» **EXTRAIT DU DOCUMENT**
..............................

Les Ehpads et le grand âge

Le Monde.fr : Orpea : le rapport administratif rendu public confirme un système d’optimisation des coûts à tous les niveaux

Avril 2022, par infosecusanté

Le Monde.fr : Orpea : le rapport administratif rendu public confirme un système d’optimisation des coûts à tous les niveaux

Réquisitoire implacable, le résultat de l’enquête menée par les inspections générales des finances et des affaires sociales met au jour une machine à dégager des profits au point de négliger le bien-être et la santé des résidents des Ehpad.

..............................

» **EXERCICE**
Recopiez fidèlement, dans l'extrait ci-dessus sur le rapport concernant Orpea, le passage qui s'ouvre sur les mots contenant "Les Ehpads et" et se termine par "résidents des Ehpad.".

» **DONNÉES FOURNIES**
..............................

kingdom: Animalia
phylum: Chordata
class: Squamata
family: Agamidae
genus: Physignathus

..............................

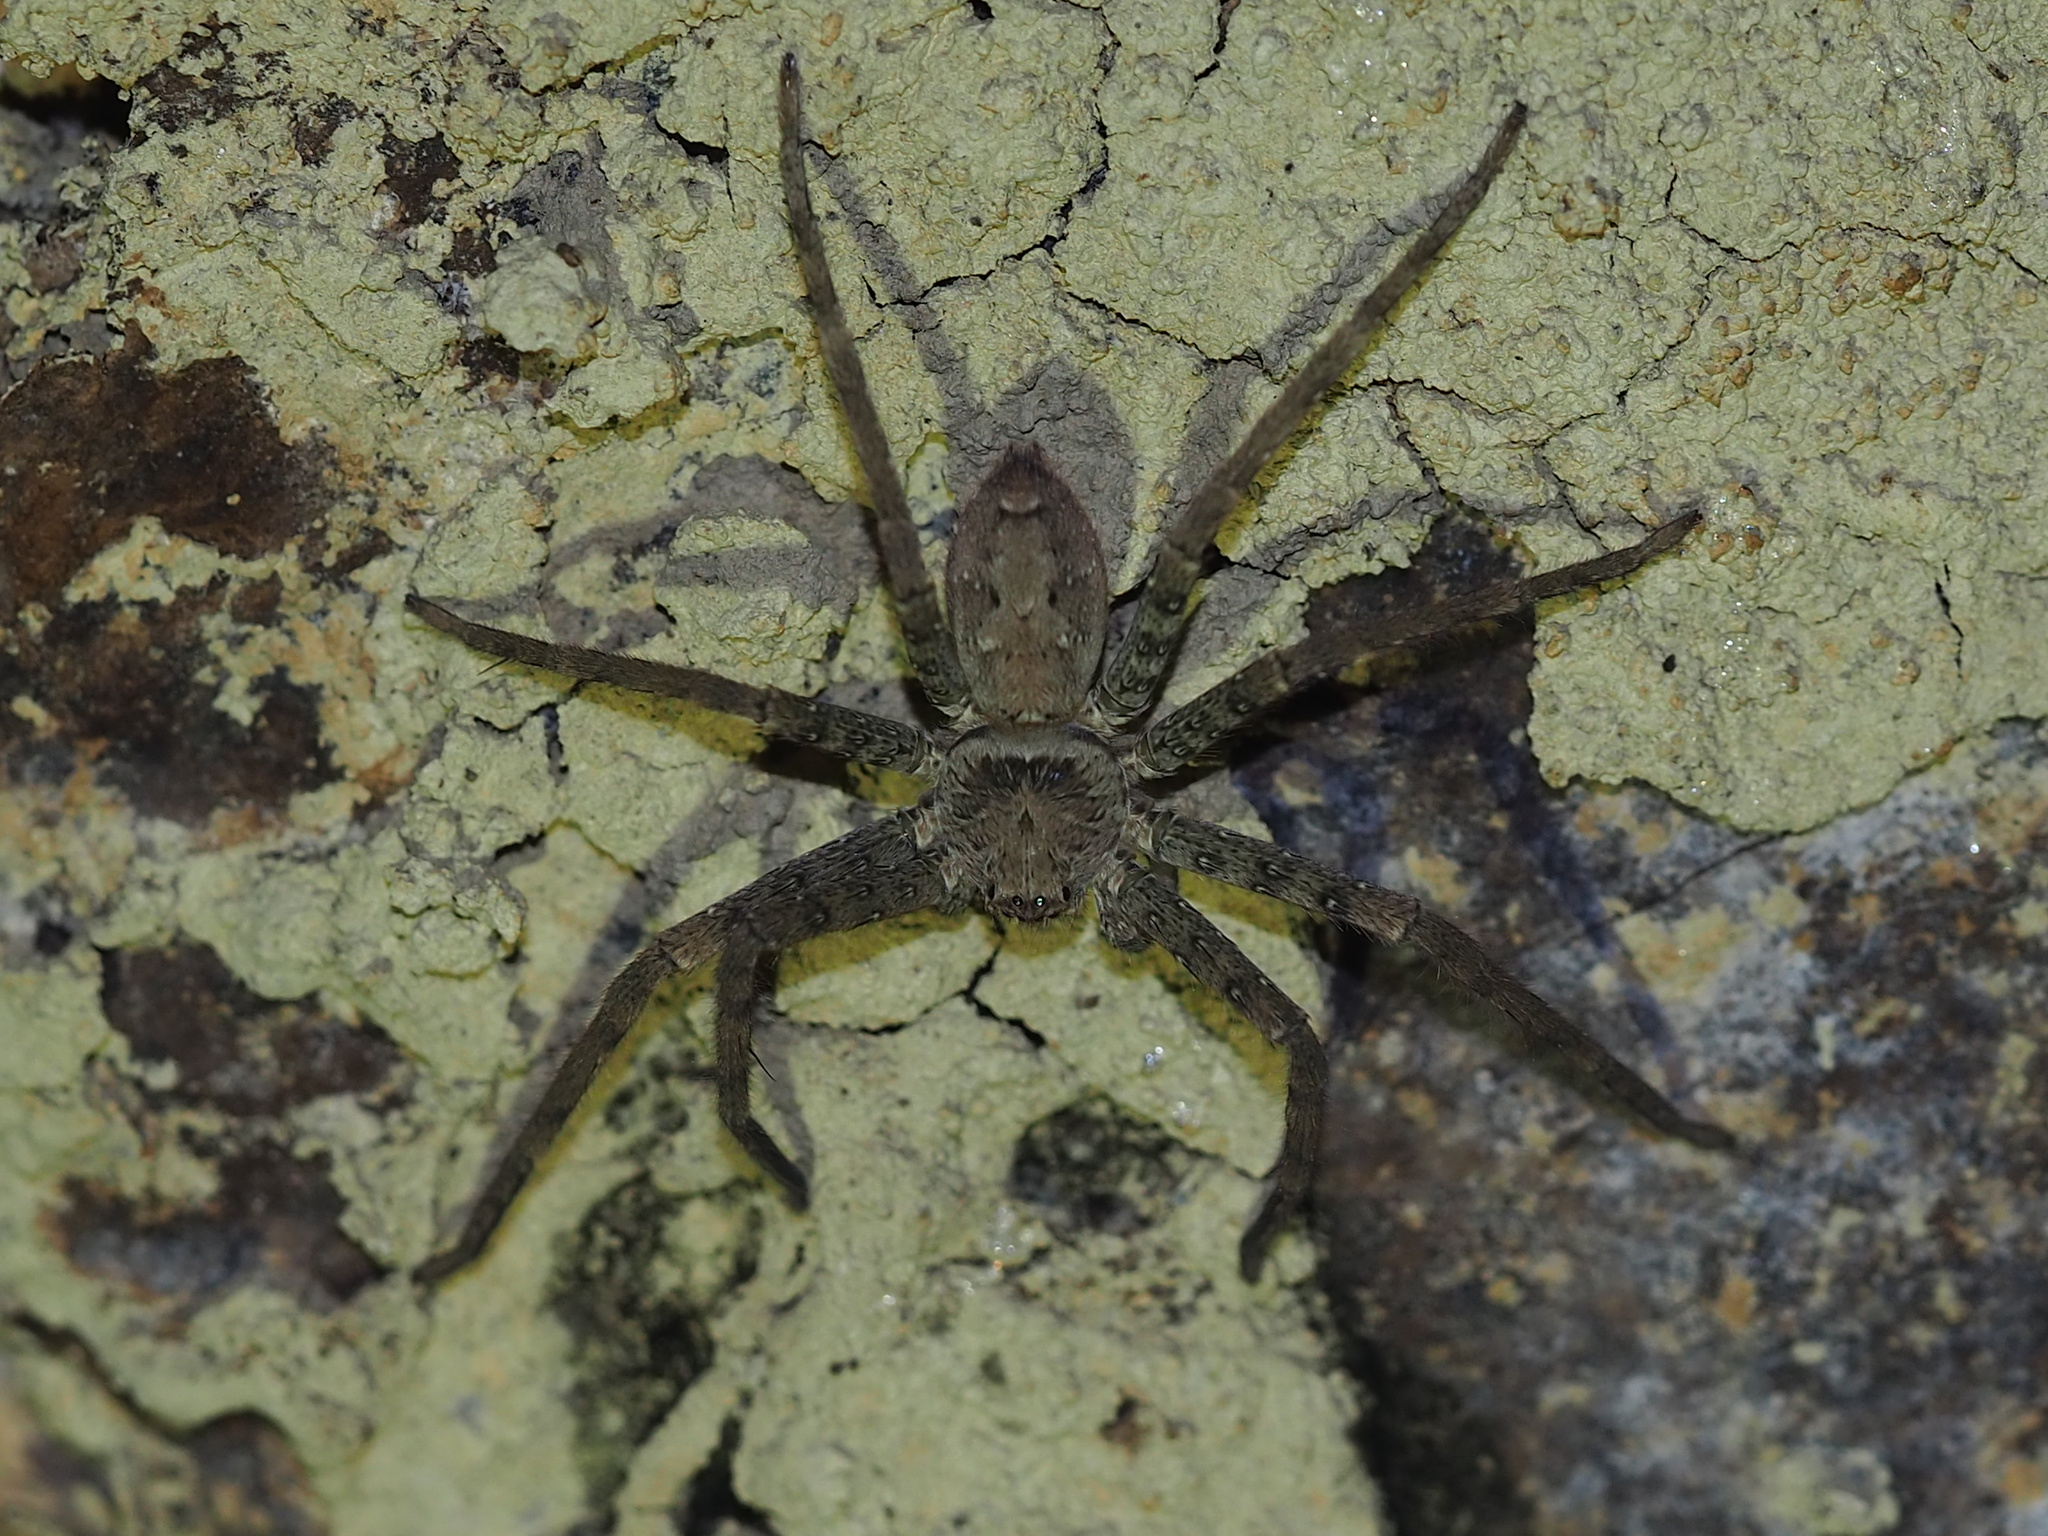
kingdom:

..............................

» **RÉSULTAT OBTENU**
Les Ehpads et le grand âge

Le Monde.fr : Orpea : le rapport administratif rendu public confirme un système d’optimisation des coûts à tous les niveaux

Avril 2022, par infosecusanté

Le Monde.fr : Orpea : le rapport administratif rendu public confirme un système d’optimisation des coûts à tous les niveaux

Réquisitoire implacable, le résultat de l’enquête menée par les inspections générales des finances et des affaires sociales met au jour une machine à dégager des profits au point de négliger le bien-être et la santé des résidents des Ehpad.